Performance Compensation
| Plan Feature | Detail |
|---|---|
| Annual grant type | Restricted Stock Units (RSUs) for non-employee directors |
| Vesting | Time-based; annual Board RSUs vest on first anniversary of grant |
| Performance metrics | None disclosed for director equity (no PSUs/options for directors) |
CDW’s proxy describes director compensation as cash retainers plus time-vested RSUs; it does not disclose performance-linked metrics for director equity.
Other Directorships & Interlocks
- Current public companies: Ingersoll Rand Inc. (Director).
- Interlocks: CDW discloses no compensation committee interlocks for 2024; related person transactions disclosure notes only one item unrelated to directors (family member of an executive).
- Board service limits: CDW restricts outside public board service (non-executive public company directors: up to four; executive officers of public companies: up to two including CDW).
Expertise & Qualifications
- Skills matrix: Senior leadership; public company board service; global experience; technology innovation; finance/accounting/risk (including cybersecurity); people & culture; government/regulatory.
- Audit Committee financial expert designation (committee-wide).
Equity Ownership
| Metric | Value |
|---|---|
| Total beneficial ownership (shares) | 1,730 shares (includes RSUs currently vested or vesting within 60 days as of March 1, 2025) |
| Ownership as % of shares outstanding | <1.0% |
| RSUs outstanding (Dec 31, 2024) | 1,730 RSUs (including deferred/with dividend equivalents) |
| Hedging/pledging | Prohibited for directors under CDW policy |
| Stock ownership guideline | Minimum 5x annual Board cash retainer; all non-employee directors in compliance as of record date |
Governance Assessment
- Board effectiveness: Active committee work (Audit and Nominating & Corporate Governance); Audit Committee’s remit includes oversight of financial reporting, internal audit, related person transactions, risk, and cybersecurity—Jones’s financial and technology background aligns with these duties.
- Independence and engagement: Independent status; committee membership in two key governance bodies; attendance thresholds met and participation in the annual meeting indicate engagement.
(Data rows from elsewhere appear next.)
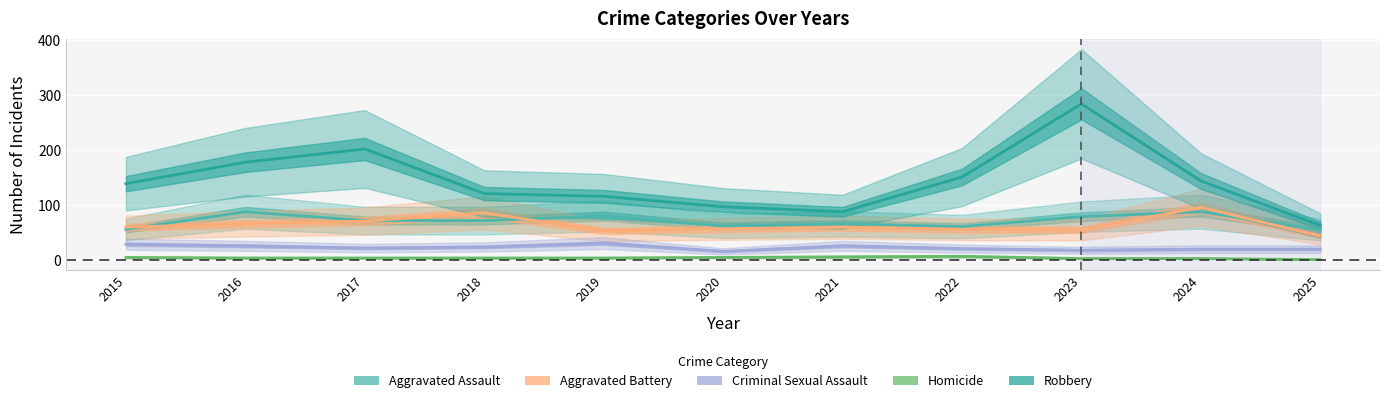

Reading left to right, what are all the values shown in this chart?

Aggravated Assault: 2015=56	2016=88	2017=72	2018=72	2019=80	2020=62	2021=66	2022=61	2023=79	2024=88	2025=55
Aggravated Battery: 2015=60	2016=66	2017=71	2018=86	2019=53	2020=57	2021=60	2022=56	2023=55	2024=96	2025=44
Criminal Sexual Assault: 2015=29	2016=26	2017=22	2018=24	2019=31	2020=16	2021=26	2022=21	2023=18	2024=20	2025=20
Homicide: 2015=5	2016=4	2017=4	2018=4	2019=4	2020=5	2021=6	2022=7	2023=3	2024=3	2025=1
Robbery: 2015=139	2016=178	2017=202	2018=121	2019=116	2020=97	2021=88	2022=151	2023=284	2024=144	2025=63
- Alignment: Director compensation is modest and structured to align interests via annual RSUs with mandatory ownership guidelines (5x cash retainer); hedging/pledging banned—supporting investor alignment.
- Conflicts and related-party checks: CDW’s Audit Committee reviews/approves related person transactions; no director-related transactions disclosed involving Jones.
- External commitments: One current public board (Ingersoll Rand) within CDW’s board service limits; Jones’s executive role at Aeris (a private company) is not restricted by CDW’s public board cap, and no CDW-disclosed conflicts arise from his external roles.
- Shareholder signals: Strong say-on-pay support (≈91% approval in 2024) reflects broad investor confidence in CDW’s governance and pay practices.
RED FLAGS
- None disclosed specific to Marc E. Jones: no related party transactions, no compensation committee interlocks, and compliance with ownership guidelines; hedging/pledging prohibited.